Legends often stand as metaphors for real events or facts and the legend of Thyrus could be one. The deaths caused by the dragon could stand for the countless number of natives who perished due to malaria, which was once rampant in Terni’s marshy areas. The hero who slayed Thyrus represents the bonification of the land to fight such epidemics.
Seven-headed dragon of Cerenzia
Among the many villages of the southernmost peninsular of Italy that house legends and myths, the ancient village of Cerenzia is one. The village had around seven thousand residents, a bishopric (whose remains are still present) and nine churches. Cerenzia is connected to a sixteenth century legend that till date, holds significance to the residents.

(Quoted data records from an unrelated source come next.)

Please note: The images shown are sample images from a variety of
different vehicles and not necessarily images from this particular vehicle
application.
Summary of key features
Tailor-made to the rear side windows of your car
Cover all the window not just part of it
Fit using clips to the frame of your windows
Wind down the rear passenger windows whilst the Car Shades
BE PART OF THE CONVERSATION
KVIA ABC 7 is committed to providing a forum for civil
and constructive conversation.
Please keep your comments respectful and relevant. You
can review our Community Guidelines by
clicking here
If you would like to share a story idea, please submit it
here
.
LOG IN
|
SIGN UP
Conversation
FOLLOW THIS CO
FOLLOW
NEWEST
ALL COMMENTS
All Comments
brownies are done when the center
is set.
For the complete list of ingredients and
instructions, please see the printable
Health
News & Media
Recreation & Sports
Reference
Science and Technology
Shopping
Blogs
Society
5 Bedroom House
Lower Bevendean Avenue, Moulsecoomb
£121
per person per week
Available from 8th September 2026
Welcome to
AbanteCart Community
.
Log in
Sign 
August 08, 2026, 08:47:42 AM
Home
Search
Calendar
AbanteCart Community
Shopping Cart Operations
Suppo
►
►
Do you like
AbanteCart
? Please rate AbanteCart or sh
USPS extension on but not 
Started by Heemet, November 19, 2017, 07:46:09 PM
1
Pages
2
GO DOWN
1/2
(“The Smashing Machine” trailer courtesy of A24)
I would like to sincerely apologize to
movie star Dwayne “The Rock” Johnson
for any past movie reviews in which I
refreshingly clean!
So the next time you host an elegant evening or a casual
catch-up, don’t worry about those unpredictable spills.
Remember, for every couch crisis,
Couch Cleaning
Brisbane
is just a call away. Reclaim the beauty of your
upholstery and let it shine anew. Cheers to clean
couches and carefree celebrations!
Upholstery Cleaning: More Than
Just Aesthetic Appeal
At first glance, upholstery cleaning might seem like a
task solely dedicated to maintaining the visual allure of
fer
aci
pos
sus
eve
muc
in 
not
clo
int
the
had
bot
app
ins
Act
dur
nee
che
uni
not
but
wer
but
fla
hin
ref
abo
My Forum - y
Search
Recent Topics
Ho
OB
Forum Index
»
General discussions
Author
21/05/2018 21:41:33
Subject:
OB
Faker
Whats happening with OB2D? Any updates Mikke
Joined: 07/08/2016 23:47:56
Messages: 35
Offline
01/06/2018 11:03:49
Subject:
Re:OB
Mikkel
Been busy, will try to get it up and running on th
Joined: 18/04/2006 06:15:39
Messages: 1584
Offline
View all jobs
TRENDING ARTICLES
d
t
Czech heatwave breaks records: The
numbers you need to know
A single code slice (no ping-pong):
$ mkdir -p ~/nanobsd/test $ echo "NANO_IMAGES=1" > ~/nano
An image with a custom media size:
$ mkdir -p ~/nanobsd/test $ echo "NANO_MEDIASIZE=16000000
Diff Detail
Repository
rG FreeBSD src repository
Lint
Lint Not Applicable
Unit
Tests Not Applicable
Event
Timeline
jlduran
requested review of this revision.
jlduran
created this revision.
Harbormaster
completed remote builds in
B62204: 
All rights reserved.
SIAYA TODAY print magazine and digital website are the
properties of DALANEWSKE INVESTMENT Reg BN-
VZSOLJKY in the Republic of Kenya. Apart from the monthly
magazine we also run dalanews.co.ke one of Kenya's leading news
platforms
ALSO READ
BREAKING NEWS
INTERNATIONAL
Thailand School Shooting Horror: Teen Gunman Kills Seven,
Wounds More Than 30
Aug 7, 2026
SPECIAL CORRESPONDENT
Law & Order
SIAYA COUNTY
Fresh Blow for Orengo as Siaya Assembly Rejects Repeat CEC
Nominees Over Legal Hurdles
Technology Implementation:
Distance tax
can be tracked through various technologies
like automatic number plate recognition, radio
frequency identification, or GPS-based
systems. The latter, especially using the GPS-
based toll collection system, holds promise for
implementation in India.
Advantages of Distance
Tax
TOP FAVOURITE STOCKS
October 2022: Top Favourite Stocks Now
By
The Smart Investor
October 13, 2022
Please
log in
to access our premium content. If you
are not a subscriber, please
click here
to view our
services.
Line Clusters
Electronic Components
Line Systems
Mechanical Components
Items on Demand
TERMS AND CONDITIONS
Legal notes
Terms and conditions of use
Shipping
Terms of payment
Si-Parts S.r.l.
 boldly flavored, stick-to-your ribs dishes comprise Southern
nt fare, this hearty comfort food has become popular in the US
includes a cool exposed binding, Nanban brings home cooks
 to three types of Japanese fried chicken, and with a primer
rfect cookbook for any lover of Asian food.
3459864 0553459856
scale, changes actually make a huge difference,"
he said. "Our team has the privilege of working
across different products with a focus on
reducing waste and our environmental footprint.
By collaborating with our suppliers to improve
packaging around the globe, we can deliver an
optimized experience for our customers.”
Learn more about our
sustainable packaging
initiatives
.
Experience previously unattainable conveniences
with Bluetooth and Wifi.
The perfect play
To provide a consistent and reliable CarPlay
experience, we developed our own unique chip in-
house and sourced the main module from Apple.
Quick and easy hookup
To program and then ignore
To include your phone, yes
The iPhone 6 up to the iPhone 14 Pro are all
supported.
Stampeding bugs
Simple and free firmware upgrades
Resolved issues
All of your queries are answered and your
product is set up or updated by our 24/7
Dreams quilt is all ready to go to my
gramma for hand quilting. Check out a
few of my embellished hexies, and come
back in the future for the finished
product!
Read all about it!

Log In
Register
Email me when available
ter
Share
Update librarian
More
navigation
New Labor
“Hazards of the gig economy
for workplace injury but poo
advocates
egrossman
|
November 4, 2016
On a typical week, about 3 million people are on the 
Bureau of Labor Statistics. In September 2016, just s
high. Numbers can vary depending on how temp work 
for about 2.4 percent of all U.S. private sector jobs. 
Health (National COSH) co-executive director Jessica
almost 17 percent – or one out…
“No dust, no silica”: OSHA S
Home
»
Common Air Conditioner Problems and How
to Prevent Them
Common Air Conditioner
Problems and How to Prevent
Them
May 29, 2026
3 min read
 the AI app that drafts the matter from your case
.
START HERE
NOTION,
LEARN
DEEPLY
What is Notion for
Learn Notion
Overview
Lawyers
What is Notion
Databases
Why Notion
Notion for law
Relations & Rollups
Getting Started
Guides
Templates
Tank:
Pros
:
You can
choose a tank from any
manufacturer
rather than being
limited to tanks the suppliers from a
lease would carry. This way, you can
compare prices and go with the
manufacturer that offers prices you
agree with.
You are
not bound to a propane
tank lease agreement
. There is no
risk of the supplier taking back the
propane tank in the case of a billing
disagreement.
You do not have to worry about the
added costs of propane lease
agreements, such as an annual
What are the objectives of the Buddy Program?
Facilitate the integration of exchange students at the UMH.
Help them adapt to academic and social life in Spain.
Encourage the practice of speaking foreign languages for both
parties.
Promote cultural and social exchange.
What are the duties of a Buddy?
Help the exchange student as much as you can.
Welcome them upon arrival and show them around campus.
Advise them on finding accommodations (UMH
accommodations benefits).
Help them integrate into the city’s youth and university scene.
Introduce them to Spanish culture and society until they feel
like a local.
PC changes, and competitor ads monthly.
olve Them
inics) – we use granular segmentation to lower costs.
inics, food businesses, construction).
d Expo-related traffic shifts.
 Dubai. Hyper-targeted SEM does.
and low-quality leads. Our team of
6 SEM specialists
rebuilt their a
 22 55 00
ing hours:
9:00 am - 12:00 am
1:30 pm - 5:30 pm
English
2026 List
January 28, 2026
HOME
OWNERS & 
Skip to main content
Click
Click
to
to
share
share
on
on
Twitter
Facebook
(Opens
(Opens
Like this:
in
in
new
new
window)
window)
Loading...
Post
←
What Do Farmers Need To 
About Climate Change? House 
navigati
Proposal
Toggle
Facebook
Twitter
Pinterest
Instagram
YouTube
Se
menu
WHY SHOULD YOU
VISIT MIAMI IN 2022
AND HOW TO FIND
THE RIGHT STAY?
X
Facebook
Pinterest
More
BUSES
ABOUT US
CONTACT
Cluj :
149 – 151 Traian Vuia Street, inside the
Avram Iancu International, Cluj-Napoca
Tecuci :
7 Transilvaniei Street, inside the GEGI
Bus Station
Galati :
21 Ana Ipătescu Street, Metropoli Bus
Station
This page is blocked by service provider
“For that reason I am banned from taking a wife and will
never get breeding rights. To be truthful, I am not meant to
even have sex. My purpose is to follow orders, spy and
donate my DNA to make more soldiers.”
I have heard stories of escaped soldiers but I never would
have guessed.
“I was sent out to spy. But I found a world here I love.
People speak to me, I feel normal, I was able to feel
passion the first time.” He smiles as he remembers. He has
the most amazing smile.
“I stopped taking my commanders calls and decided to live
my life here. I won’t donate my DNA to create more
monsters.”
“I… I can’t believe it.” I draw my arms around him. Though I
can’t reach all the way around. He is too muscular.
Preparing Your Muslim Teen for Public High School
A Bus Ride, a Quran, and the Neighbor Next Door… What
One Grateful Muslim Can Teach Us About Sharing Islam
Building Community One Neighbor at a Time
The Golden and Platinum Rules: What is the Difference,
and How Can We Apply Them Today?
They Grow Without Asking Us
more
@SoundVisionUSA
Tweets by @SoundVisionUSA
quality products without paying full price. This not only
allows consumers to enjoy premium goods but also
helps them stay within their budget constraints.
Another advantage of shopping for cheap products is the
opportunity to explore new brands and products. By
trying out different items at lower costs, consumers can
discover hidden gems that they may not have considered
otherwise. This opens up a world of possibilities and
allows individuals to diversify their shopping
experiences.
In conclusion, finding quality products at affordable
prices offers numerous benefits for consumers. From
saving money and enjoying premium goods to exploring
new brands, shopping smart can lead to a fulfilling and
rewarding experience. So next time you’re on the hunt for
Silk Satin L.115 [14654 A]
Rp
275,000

On November 9th, 1528, the natives of Cerenzia were standing in line at the village fountain for their daily water ration. Out of nowhere, a dragon with seven heads appears, spitting fire. The villagers turned to the bishop for help, who said that the dragon would devour a Christian each day for a year and no ordinary man could defeat it. The only person who could do so was San Teodoro d’Amasea, who could slay any fearsome beast with a single strike of his sword. And so San Teodoro was sought out by the villagers, who agreed to save Cerenzia’s natives. The natives, led by the bishop, enticed the dragon from its resting place, only for San Teodoro to blind it and hence kill it. The villagers, out of gratitude, elected San Teodoro the protector of the country and to this day, November 9th, is a day of celebration for the natives in memory of their hero. In a church dedicated to San Teodoro, a painting depicting San Teodoro with the seven tongues of the dragon on his head hangs to this day.
Why are legends relevant to this day?
Myths and legends are more of a window to an individual’s cultural soul. These ancient tales pose a connection to the origins and sense of identity of a culture. Much like clothing, food, architecture and language, stories link a culture to its past, reflecting a journey that has weathered centuries. Some of the tales also give us an insight into lost cultures and traditions.
We still read myths and legends today as they narrate universal and timeless themes that are relevant, no matter what the age or culture. In ancient myths, knights in armour may have slayed dragons and saved entire villages. Today, the same themes can be seen in modern novels and movies. An ordinary citizen with valour takes it upon himself to fight anything that threatens his town or country. Throughout the narrative, the protagonist has to think deeply and creatively to fight and defeat evil. In the end, good prevails over evil, which is what each of us wants for this world.